A secret weapon in the fight against diseases: faith leaders
When an epidemic or health crisis occurs, faith leaders are generally not the first people the government consults. However, as an epidemic persists, often these are the very people that can most influence behaviour in a country.
This was very evident during the HIV/AIDS crisis in Africa. As Ambassador Eric Goosby wrote at the time, “40% of healthcare services are provided by faith-based organizations, many of which serve the most rural areas and the most marginalized people. They have long histories and strong community roots, and a deep reservoir of trust.”
As a result, during the HIV/AIDS crisis in Africa, faith leaders and their communities became the primary distributors of prevention education and antiretroviral treatment. They were also the main group helping to care for orphans and vulnerable children.
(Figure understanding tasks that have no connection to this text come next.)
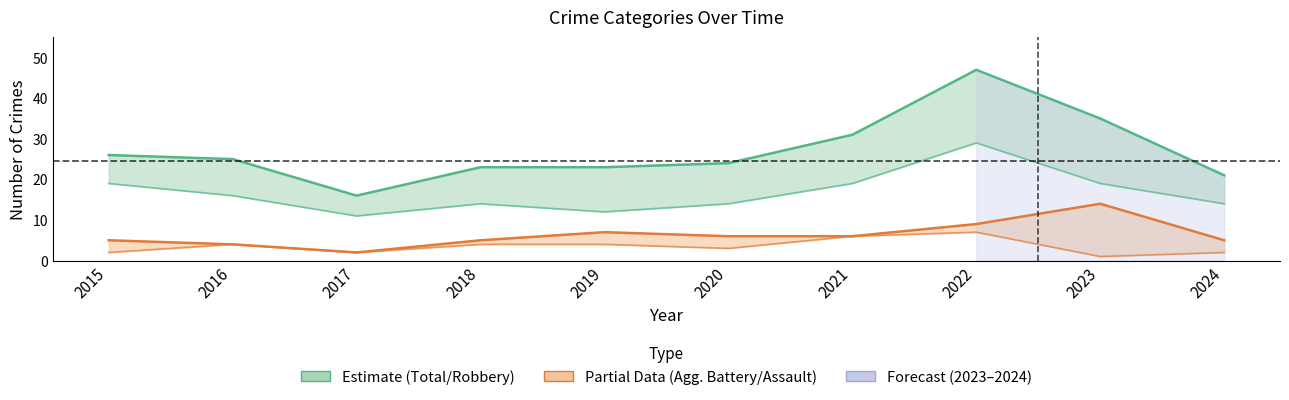

In Total, how many points are lower than both neighbors (excluding endpoints)?

1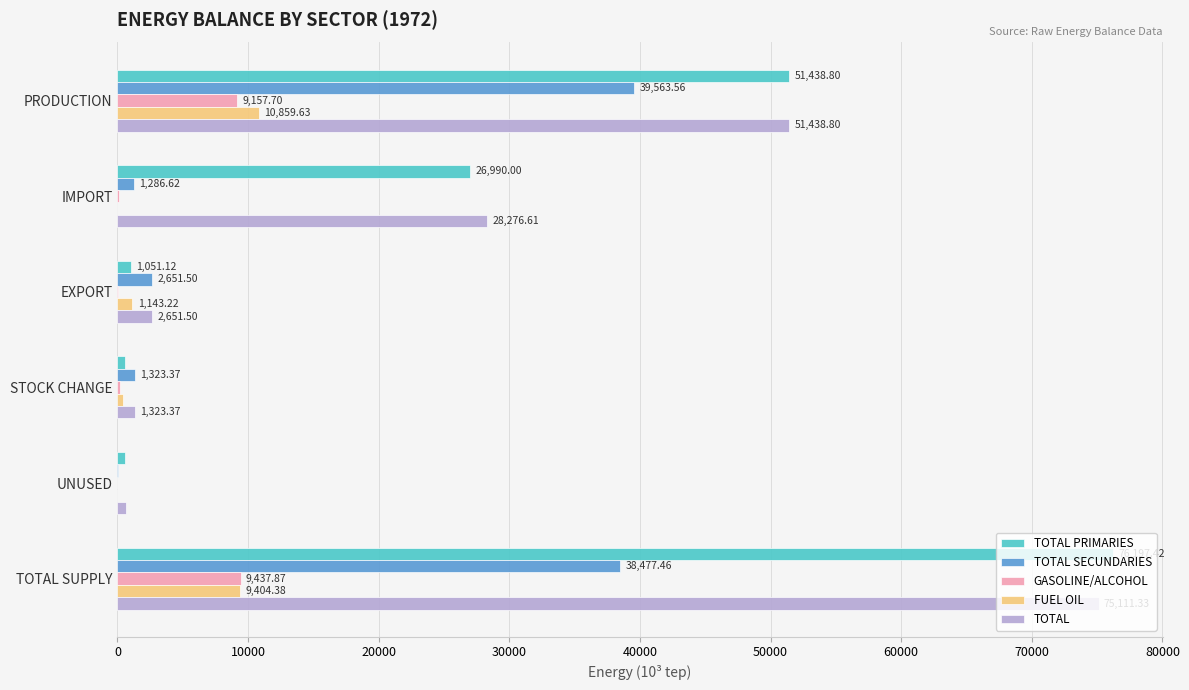

What is the sum of the TOTAL SECUNDARIES values at EXPORT and IMPORT?

3938.1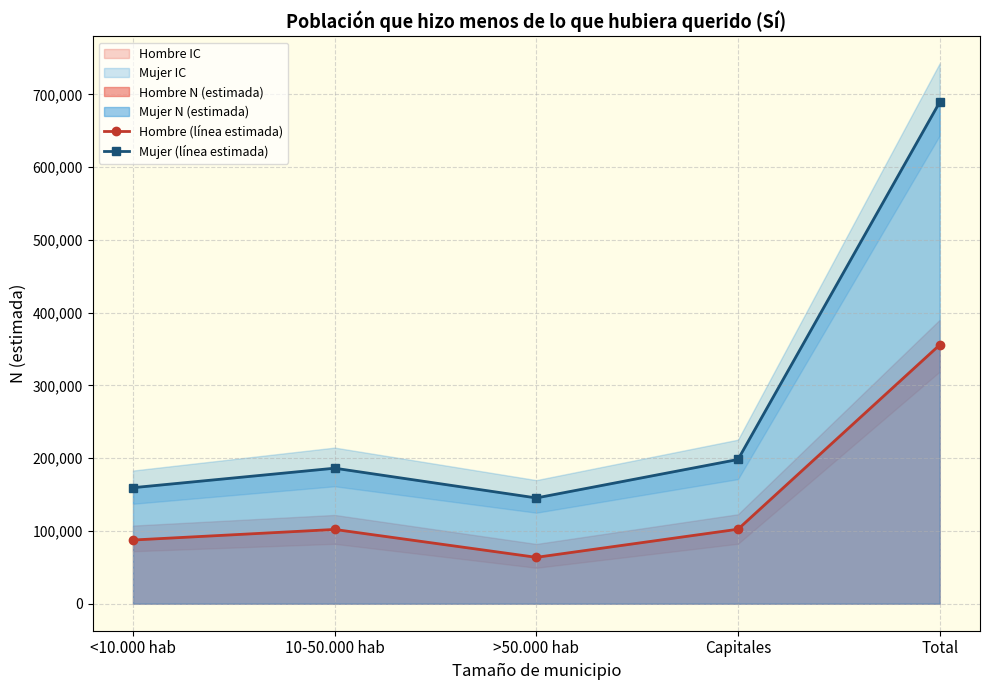

What is the label of the 1st point from the right?

Total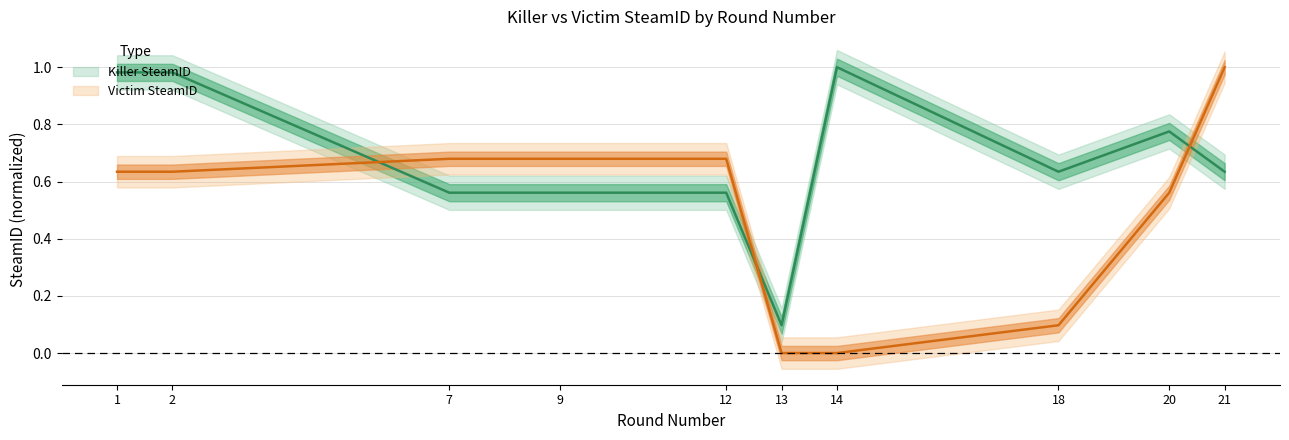

Count the number of data series in this chart.

2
The latest example of this came during the Ebola crisis in Sierra Leone – where 75% of the country hear from their faith leaders at least once a week . Ayeshata Turay, chair of a Muslim women’s association in Bo, Sierra Leone, explains this well: “Early radio alerts announced that Ebola kills and had no cure. Fear gripped everyone. However, when our faith leaders began to teach us about Ebola, they helped us take it seriously.”
Here were four methods the faith community used, that could be used as best practice for future outbreaks.
A special task force
The first action was to convene a National Religious Leaders Task Force on Ebola. Imams, pastors and other religious leaders were trained in the area of basic Ebola prevention. They then encouraged the president to declare a national public health emergency, outlining measures to curb the Ebola outbreak.
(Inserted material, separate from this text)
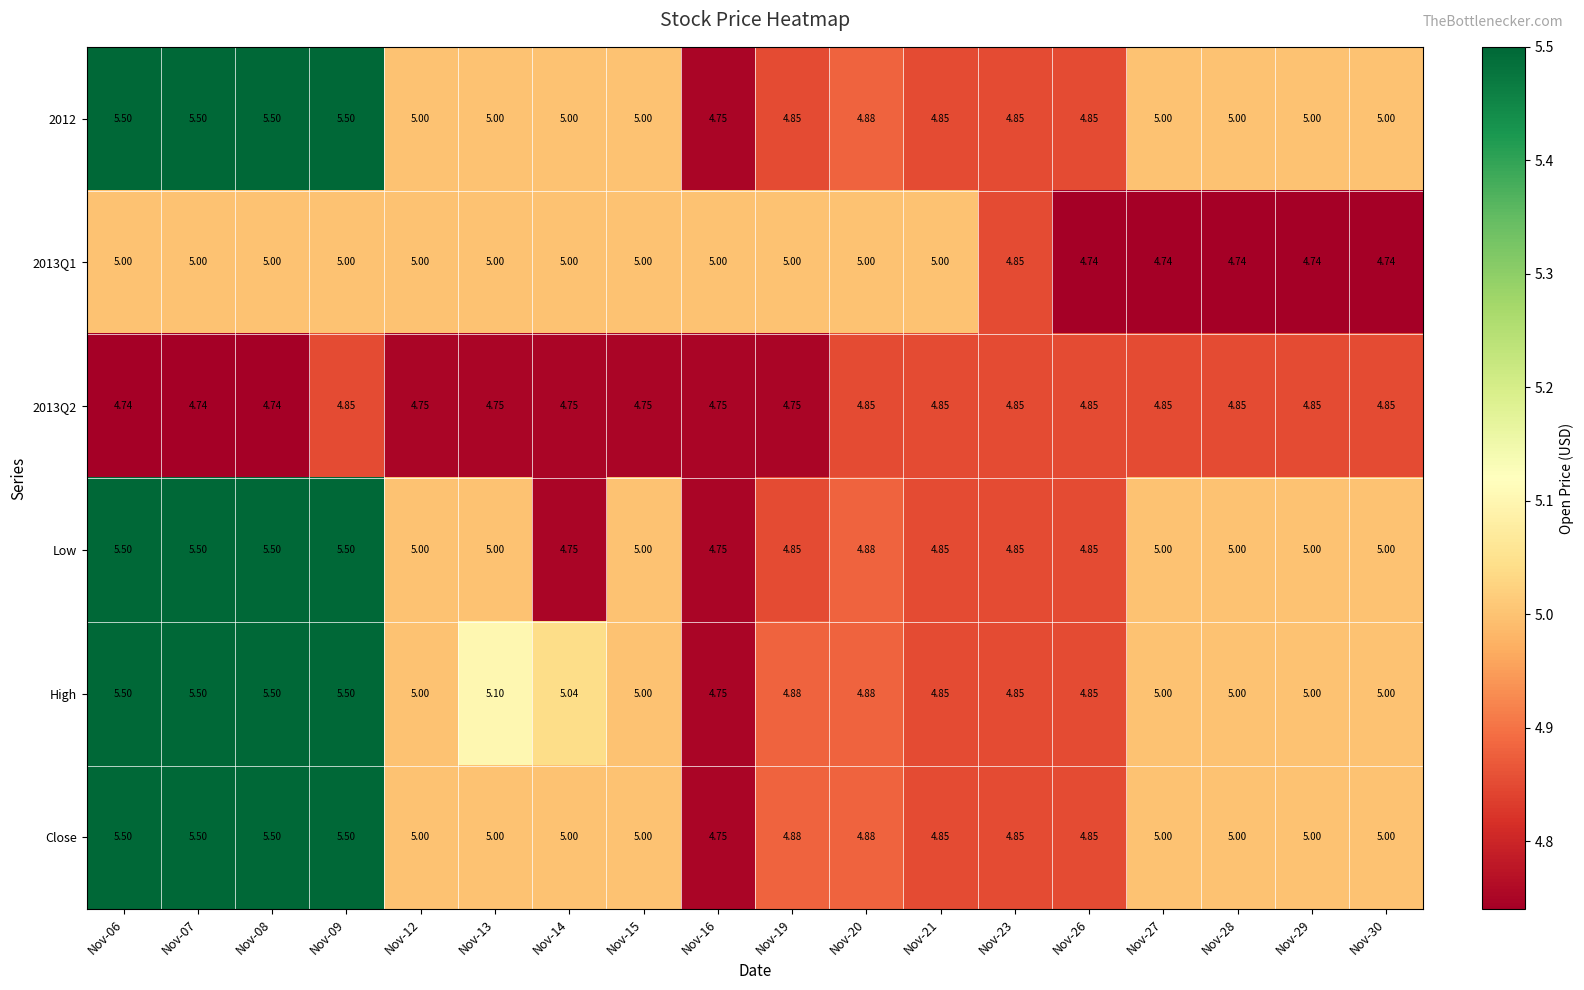

Which series has the largest total across all categories?

High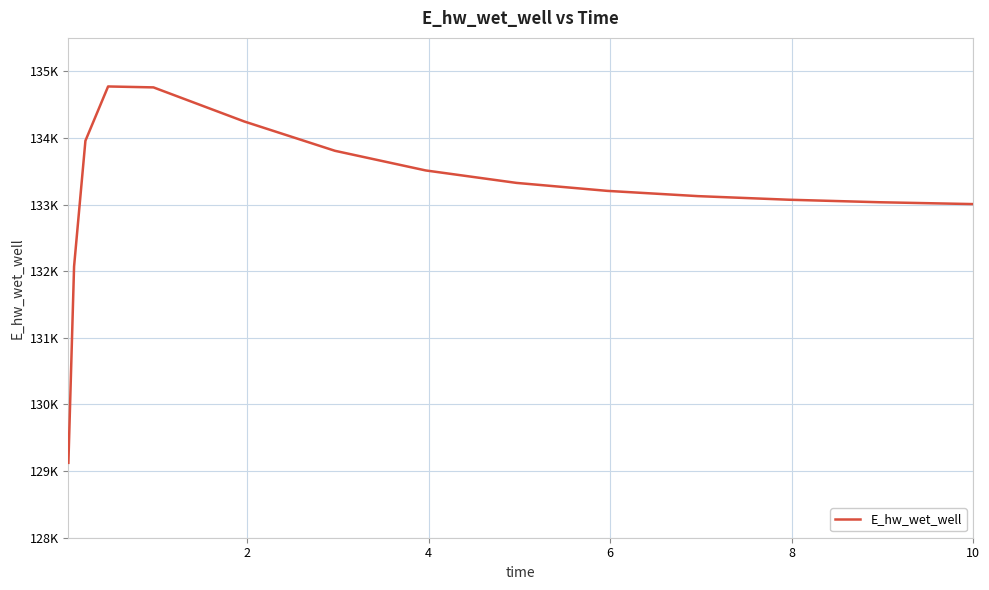

Is this an area chart (filled region under the line)?

No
As a result, faith leaders were tasked with the responsibility of busting myths surrounding the virus. For example, because they work so closely in the community, faith leaders discovered that people were hiding their sick and dead loved ones in their homes, which was exacerbating the virus as the corpse is at its most infectious stage. They could then step in and make sure people understood how dangerous this practice was.
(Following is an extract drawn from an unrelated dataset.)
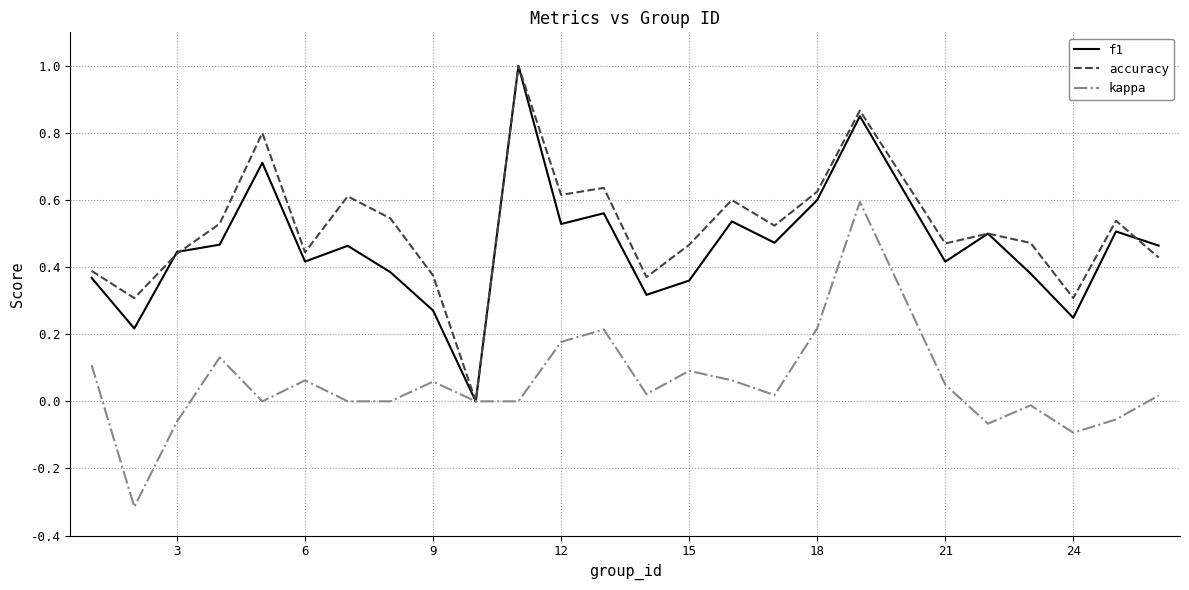

What is the maximum value shown in the chart?

1.0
The second was reaching paramount chiefs and their leading imams, pastors and priests to implement codes of conduct for behaviour change to prevent further spread of Ebola.
It became evident that traditional burial practices were spreading the virus. Even though health agencies were giving instructions on proper burial practices, people felt their religious convictions were being violated. It is important to note that religion profoundly dictates behaviour. Faith leaders were able to listen to the people, and lead them to create a new safe, culturally and religiously sensitive burial. This particular intervention by faith leaders was a turning point in the decline of infections.
The third was continuing educational workshops by faith leaders to assist in building trust in bio-medical treatment. Many of these were based on the divine scriptures of the Qur’an and the Bible. This gave people dignity in their faith and helped them to integrate health practices with that faith. These workshops were held over an eight month period with some 18,840 focus groups on Ebola prevention and treatment.
Because many of the faith-based organizations were in remote areas, and as they had managed to develop trust over a long period of time, they partnered with others in developing smaller community care centres. The National Academy of Sciences in the UK stated that this action prevented an estimated 57,000 Ebola cases and 40,000 deaths in Sierra Leone.
Post-recovery Sierra Leone
The fourth is the manner in which this interreligious task force continues to work together in rebuilding the lives of people and the nation in post-Ebola recovery.
They have been a model of partnership over the past two decades, as they were also central to the efforts to bring an end to the brutal civil war that engulfed Sierra Leone for a decade, as well as tackling scourges like cholera and malaria. It is imperative that this model of cooperative leadership be passed on to the next generation of faith leaders.